Some Random Thoughts by Janet Kelly

It has for some considerable time been a complete mystery to me how anyone can think council tax a fair tax. For example, the two council areas with respectively the highest and lowest average council tax per dwelling are two adjacent London boroughs. How can this be? And why is it that we, in our modest home in rural(ish) Hampshire, pay more for our local services than residents in similar properties in other areas of the country? Are our pensions higher because we live here? No, of course not. Are wages and salaries higher here? No, they are not. Why do we pay more for our local services than, for example, Mr and Mrs Tony Blair and their ilk in their palatial properties in Westminster? These are just a few examples; there must be thousands illustrating just how illogical, inconsistent and monumentally unfair council tax is.

The answer to these questions, of course, has rather less to do with the efficiency or otherwise of our local councils (although many of them, despite their squeals of protest, embrace with unseemly enthusiasm any new legislation which means they can employ more staff), than with the notoriously complicated and skewed grant system and a one size fits all (which it doesn’t) banding system.

Neither the Labour Party (who can see nothing at all wrong with council tax) nor the Conservative Party (who find nothing wrong with the principle – they invented it after all - but blame the current unfairness and inconsistencies on the government’s manipulation of the grant system) have any intention of getting rid of it. The Liberal Democrats would replace it with a local income tax, but a study of their policy papers reveals a rather unhealthy interest in land value tax, not only for business premises but also for domestic properties.

But it has to be faced. Politicians must accept it. Council tax in its present form is so flawed that it needs at the very least an urgent and truly radical overhaul. It was apparent from the responses to Isitfair’s recent survey that it is generally agreed that too much is expected of council tax, and that any tax raised locally should be used to fund only things which are decided locally. There perhaps is the starting point.

There was a time not so long ago when, deservedly or undeservedly, it was apparently estate agents who were the most despised in our society. Now – aside probably from the bankers and financiers – it must surely be the politicians. So, here is their chance to improve their image. They may feel that council tax reform, in the current financial climate, is not a high priority. They should remember that for many of us it is far and away the highest entry on our bank statement and for most others it is second only to their mortgage payment.

In my household one of us yells at the TV, the other hurls the newspaper in disgust. How can it have come to this? Why is the country in such a mess? The ruling party may well have led us here, but from where I’m sitting it looks as if Her Majesty’s Official Opposition has for quite a lot of the past ten years turned rolling over and playing dead into a fine art. Maybe that’s unfair, but if they have been opposing behind the scenes they need to learn to shout it from the rooftops. And get noticed. Well, now is their chance: impress us by leading the way with some meaningful proposals for council tax reform. That’ll be a start.

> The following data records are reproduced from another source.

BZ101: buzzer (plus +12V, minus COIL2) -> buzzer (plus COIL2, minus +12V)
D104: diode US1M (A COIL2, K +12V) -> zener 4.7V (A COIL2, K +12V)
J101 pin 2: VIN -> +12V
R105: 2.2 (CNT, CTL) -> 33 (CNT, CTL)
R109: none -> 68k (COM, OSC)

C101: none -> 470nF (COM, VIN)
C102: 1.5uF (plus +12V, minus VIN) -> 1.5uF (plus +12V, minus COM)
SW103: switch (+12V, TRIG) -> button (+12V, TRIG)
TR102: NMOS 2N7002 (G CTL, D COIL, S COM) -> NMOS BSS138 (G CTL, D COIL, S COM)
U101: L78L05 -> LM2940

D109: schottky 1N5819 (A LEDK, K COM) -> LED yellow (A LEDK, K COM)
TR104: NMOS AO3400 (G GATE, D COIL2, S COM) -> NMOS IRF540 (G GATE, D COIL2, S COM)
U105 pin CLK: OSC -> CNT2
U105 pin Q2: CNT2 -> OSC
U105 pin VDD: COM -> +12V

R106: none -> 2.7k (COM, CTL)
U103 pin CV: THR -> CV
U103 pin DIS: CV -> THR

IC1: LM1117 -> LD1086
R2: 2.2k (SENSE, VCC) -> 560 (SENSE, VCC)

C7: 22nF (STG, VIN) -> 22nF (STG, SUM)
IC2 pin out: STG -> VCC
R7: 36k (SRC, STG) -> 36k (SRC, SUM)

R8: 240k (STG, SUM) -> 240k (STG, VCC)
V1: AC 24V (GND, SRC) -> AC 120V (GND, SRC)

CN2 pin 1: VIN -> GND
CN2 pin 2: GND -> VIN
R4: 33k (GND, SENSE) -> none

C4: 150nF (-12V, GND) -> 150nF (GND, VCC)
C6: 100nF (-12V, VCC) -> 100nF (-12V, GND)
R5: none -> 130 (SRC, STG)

Note from Christine: Representatives of Isitfair met with Eric Pickles, Shadow Secretary of State for Communities and Local Government, in the House of Commons for an hour on 10 November last. We felt it was a worthwhile meeting. We noted with some satisfaction his scathing comments on excessively high salaries paid to council chief executives; we were informed of Conservative proposals to encourage and enable cross boundary co-operation between councils for cost cutting and efficiency purposes; and that a Conservative Green Paper on Local Government is to be published shortly. Isitfair was promised a copy. We were also warned that any major reform in the council tax system would have to be phased – it could not be otherwise.